§ **Exercise description**: Extract every line of the records below verbatim, changing nothing and keeping the original line order.

§ **Records shown**:
# # # # # # #

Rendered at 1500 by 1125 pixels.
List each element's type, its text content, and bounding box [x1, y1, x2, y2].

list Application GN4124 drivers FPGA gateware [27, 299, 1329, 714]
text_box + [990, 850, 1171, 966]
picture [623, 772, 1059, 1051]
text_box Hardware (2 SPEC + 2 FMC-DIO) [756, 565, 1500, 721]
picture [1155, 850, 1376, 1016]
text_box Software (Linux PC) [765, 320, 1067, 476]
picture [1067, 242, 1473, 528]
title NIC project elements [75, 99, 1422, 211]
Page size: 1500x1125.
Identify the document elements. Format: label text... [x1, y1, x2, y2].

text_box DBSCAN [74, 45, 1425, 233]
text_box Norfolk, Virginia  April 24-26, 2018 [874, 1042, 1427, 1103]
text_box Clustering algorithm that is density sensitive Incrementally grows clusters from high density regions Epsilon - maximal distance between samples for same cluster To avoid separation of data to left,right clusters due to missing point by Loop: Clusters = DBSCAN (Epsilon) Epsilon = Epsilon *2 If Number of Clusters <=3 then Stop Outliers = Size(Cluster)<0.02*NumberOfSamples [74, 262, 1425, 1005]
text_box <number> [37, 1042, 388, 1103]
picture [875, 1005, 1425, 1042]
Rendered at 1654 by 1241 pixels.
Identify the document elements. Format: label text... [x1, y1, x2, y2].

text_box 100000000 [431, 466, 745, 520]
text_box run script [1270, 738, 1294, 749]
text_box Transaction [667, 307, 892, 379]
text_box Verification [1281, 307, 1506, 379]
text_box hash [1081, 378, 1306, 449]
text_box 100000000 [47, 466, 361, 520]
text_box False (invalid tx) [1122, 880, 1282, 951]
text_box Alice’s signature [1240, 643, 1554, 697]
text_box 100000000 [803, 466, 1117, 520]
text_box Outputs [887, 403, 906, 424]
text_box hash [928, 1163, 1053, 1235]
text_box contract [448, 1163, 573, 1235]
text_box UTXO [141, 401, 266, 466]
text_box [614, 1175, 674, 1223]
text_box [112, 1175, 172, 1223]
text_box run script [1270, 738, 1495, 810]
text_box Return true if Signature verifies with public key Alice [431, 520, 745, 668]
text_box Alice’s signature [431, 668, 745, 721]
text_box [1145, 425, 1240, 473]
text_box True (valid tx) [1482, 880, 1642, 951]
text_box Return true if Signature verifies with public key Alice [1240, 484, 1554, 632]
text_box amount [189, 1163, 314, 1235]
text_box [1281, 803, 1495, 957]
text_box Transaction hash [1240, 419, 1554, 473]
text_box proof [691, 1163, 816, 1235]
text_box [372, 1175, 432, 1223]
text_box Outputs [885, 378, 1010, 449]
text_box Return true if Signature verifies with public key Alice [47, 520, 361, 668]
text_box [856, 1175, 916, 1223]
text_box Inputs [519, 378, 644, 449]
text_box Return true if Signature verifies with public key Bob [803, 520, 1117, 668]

# # # # # # #

§ **Solution**:
Rendered at 1500 by 1125 pixels.
List each element's type, its text content, and bounding box [x1, y1, x2, y2].

list Application GN4124 drivers FPGA gateware [27, 299, 1329, 714]
text_box + [990, 850, 1171, 966]
picture [623, 772, 1059, 1051]
text_box Hardware (2 SPEC + 2 FMC-DIO) [756, 565, 1500, 721]
picture [1155, 850, 1376, 1016]
text_box Software (Linux PC) [765, 320, 1067, 476]
picture [1067, 242, 1473, 528]
title NIC project elements [75, 99, 1422, 211]
Page size: 1500x1125.
Identify the document elements. Format: label text... [x1, y1, x2, y2].

text_box DBSCAN [74, 45, 1425, 233]
text_box Norfolk, Virginia  April 24-26, 2018 [874, 1042, 1427, 1103]
text_box Clustering algorithm that is density sensitive Incrementally grows clusters from high density regions Epsilon - maximal distance between samples for same cluster To avoid separation of data to left,right clusters due to missing point by Loop: Clusters = DBSCAN (Epsilon) Epsilon = Epsilon *2 If Number of Clusters <=3 then Stop Outliers = Size(Cluster)<0.02*NumberOfSamples [74, 262, 1425, 1005]
text_box <number> [37, 1042, 388, 1103]
picture [875, 1005, 1425, 1042]
Rendered at 1654 by 1241 pixels.
Identify the document elements. Format: label text... [x1, y1, x2, y2].

text_box 100000000 [431, 466, 745, 520]
text_box run script [1270, 738, 1294, 749]
text_box Transaction [667, 307, 892, 379]
text_box Verification [1281, 307, 1506, 379]
text_box hash [1081, 378, 1306, 449]
text_box 100000000 [47, 466, 361, 520]
text_box False (invalid tx) [1122, 880, 1282, 951]
text_box Alice’s signature [1240, 643, 1554, 697]
text_box 100000000 [803, 466, 1117, 520]
text_box Outputs [887, 403, 906, 424]
text_box hash [928, 1163, 1053, 1235]
text_box contract [448, 1163, 573, 1235]
text_box UTXO [141, 401, 266, 466]
text_box [614, 1175, 674, 1223]
text_box [112, 1175, 172, 1223]
text_box run script [1270, 738, 1495, 810]
text_box Return true if Signature verifies with public key Alice [431, 520, 745, 668]
text_box Alice’s signature [431, 668, 745, 721]
text_box [1145, 425, 1240, 473]
text_box True (valid tx) [1482, 880, 1642, 951]
text_box Return true if Signature verifies with public key Alice [1240, 484, 1554, 632]
text_box amount [189, 1163, 314, 1235]
text_box [1281, 803, 1495, 957]
text_box Transaction hash [1240, 419, 1554, 473]
text_box proof [691, 1163, 816, 1235]
text_box [372, 1175, 432, 1223]
text_box Outputs [885, 378, 1010, 449]
text_box Return true if Signature verifies with public key Alice [47, 520, 361, 668]
text_box [856, 1175, 916, 1223]
text_box Inputs [519, 378, 644, 449]
text_box Return true if Signature verifies with public key Bob [803, 520, 1117, 668]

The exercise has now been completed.